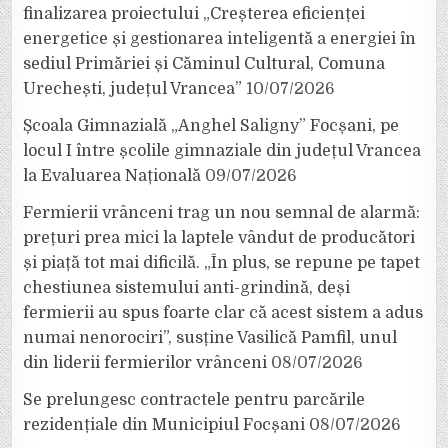
finalizarea proiectului „Creșterea eficienței
energetice și gestionarea inteligentă a energiei în
sediul Primăriei și Căminul Cultural, Comuna
Urechești, județul Vrancea”
10/07/2026
Școala Gimnazială „Anghel Saligny” Focșani, pe
locul I între școlile gimnaziale din județul Vrancea
la Evaluarea Națională
09/07/2026
Fermierii vrânceni trag un nou semnal de alarmă:
prețuri prea mici la laptele vândut de producători
și piață tot mai dificilă. „În plus, se repune pe tapet
chestiunea sistemului anti-grindină, deși
fermierii au spus foarte clar că acest sistem a adus
numai nenorociri”, susține Vasilică Pamfil, unul
din liderii fermierilor vrânceni
08/07/2026
Se prelungesc contractele pentru parcările
rezidențiale din Municipiul Focșani
08/07/2026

> [EXERCISE REQUIREMENTS] Copy every line of the data above that contains the word "Focșani". Case counts.

> [TASK RESULT]
Școala Gimnazială „Anghel Saligny” Focșani, pe
rezidențiale din Municipiul Focșani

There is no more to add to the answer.